Een USAR-reddingswerker neemt poolshoogte.

Helemaal overvraagd

Om enigszins overzicht in de chaos te krijgen, richt het USAR bij het vliegveld van Kathmandu een basiskamp in. Ook wordt geprobeerd in samenwerking met de autoriteiten een plan van aanpak te maken, een lastige klus. “De autoriteiten waren helemaal overvraagd”, verzucht Idenburg. 

Niets meer

Het lukt de Nederlanders om buiten Kathmandu een vak toegewezen te krijgen om naar slachtoffers te zoeken. Daar aangekomen kan Idenburg zijn ogen nauwelijks geloven. In de wijde omtrek ligt de infrastructuur compleet aan diggelen; dát heeft hij tijdens zijn jarenlange werk voor USAR nog nóóit meegemaakt. Wegen zijn niet of nauwelijks berijdbaar, gebieden onbereikbaar, verbindingen liggen er uit. Eigenlijk is er niets meer, zou je kunnen zeggen. 

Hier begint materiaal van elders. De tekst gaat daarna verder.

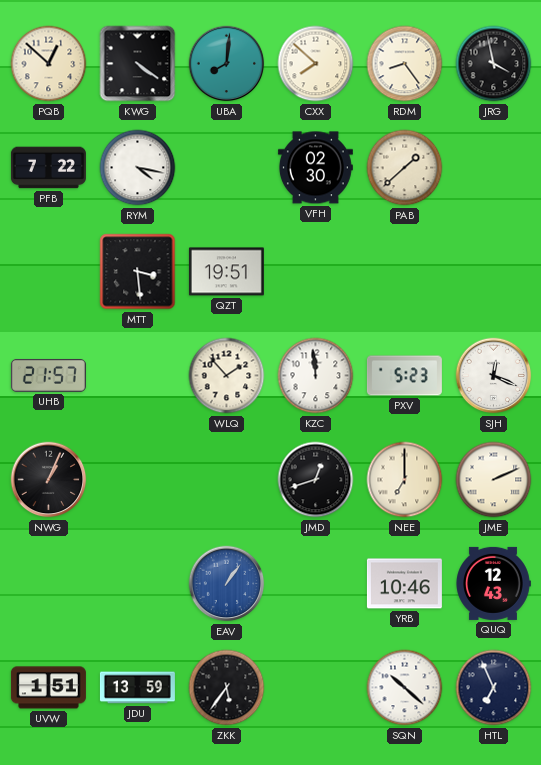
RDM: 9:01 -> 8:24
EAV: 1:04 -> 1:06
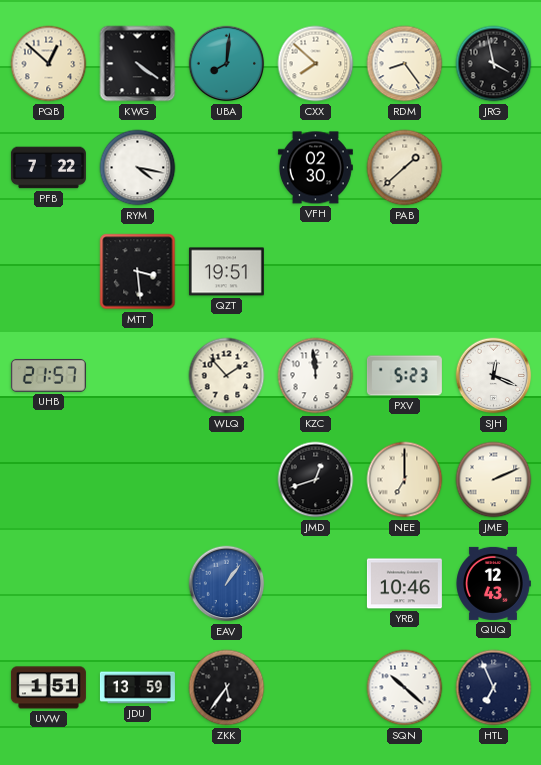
NWG: 1:04 -> none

Een plan van aanpak maken, was volgens Idenburg in Nepal lastig. “De autoriteiten waren helemaal overvraagd.”

Holle ruimtes

Het USAR-team zoekt dag in dag uit met speurhonden naar slachtoffers onder het puin. De Nederlanders hopen in holle ruimtes slachtoffers te vinden. Vooral bij betonnen huizen bestaat die kans. Storten deze in, dan ontstaan tussen de betonnen brokstukken mogelijk holle ruimtes waarin een slachtoffer kan overleven. Stort een bakstenen huis in, dan is het één en al puin waarin een mens niet kan overleven, simpel omdat er in zo'n geval geen holle ruimtes ontstaan.

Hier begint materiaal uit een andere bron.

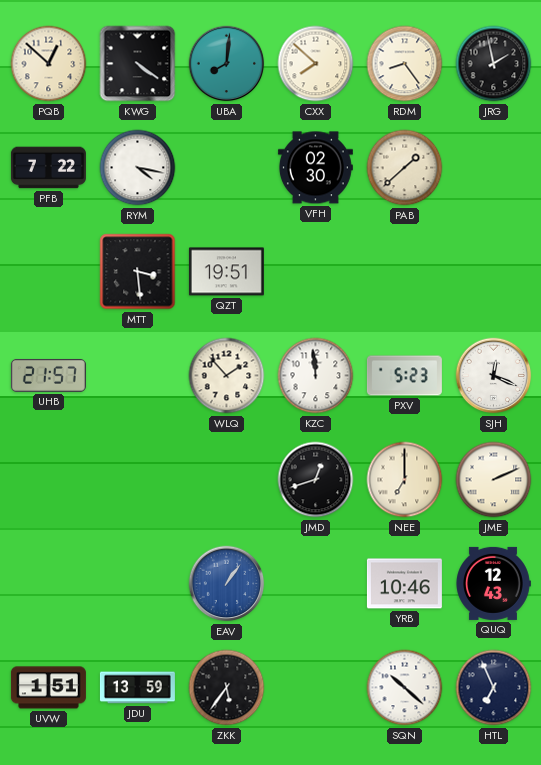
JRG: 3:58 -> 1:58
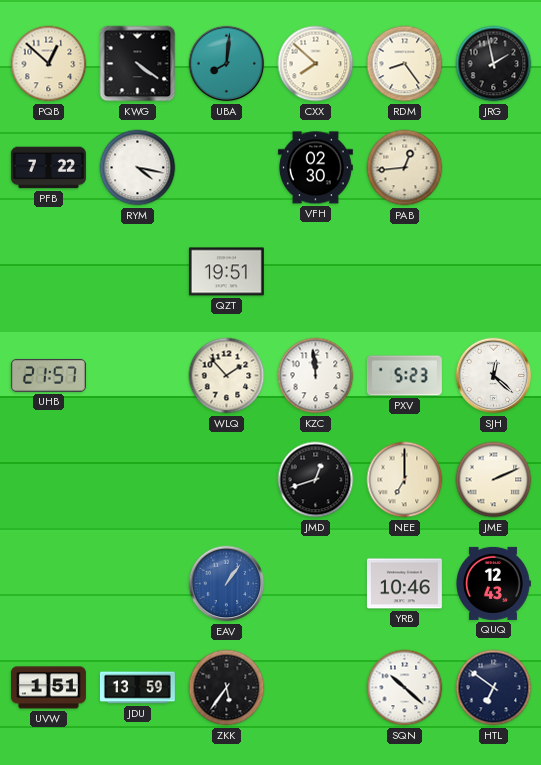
PAB: 1:38 -> 12:44
MTT: 3:29 -> none
SJH: 12:19 -> 12:22
HTL: 6:56 -> 6:51
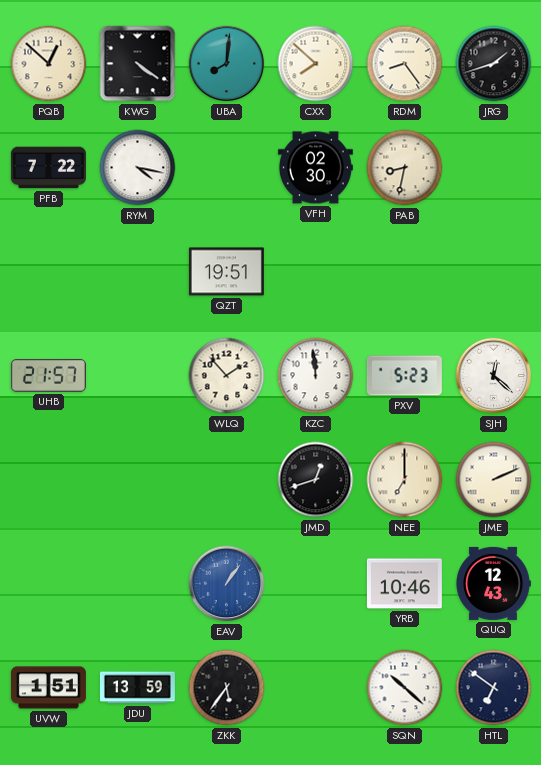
JRG: 1:58 -> 1:42
PAB: 12:44 -> 8:32
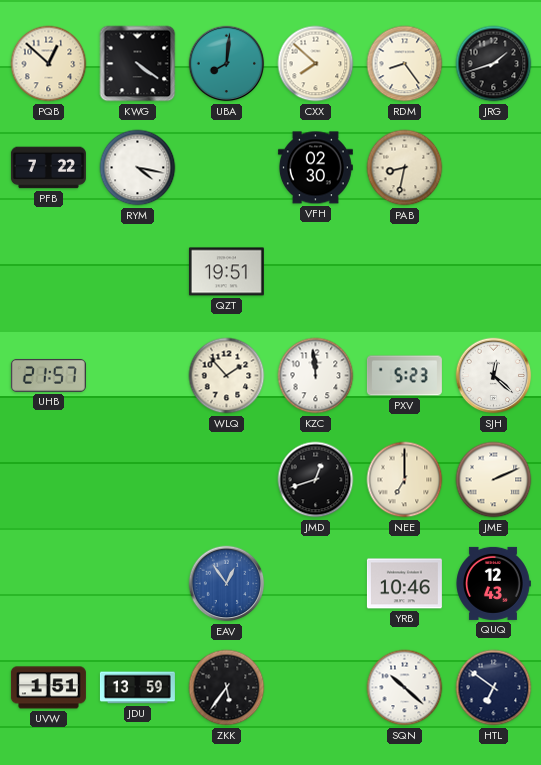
EAV: 1:06 -> 12:54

De hulptroepen van USAR zochten de klok rond naar slachtoffers.

Niemand thuis

De honden van het Nederlandse USAR-team slaan één keer aan. Maar ze vinden niets. “Geen idee hoe dat kon”, vertelt Idenburg. “Misschien was er tijdens de aardbeving niemand thuis... Uiteindelijk hebben we geen gewonden gevonden, wel dodelijke slachtoffers. Ook hebben we met onze honden op veel plekken geprobeerd uit te sluiten dat daar slachtoffers in het puin lagen. Sloegen de beesten niet aan, dan stopten we onze zoektocht en markeerden we de plek, als teken dat daar al was gezocht.” 

De USAR-ploeg maakte de heen- en terugreis naar Kathmandu met een KDC 10 van de luchtmacht. Bovenste rij, geheel rechts, reserve kapitein-luitenant-ter-zee arts Floris Idenburg.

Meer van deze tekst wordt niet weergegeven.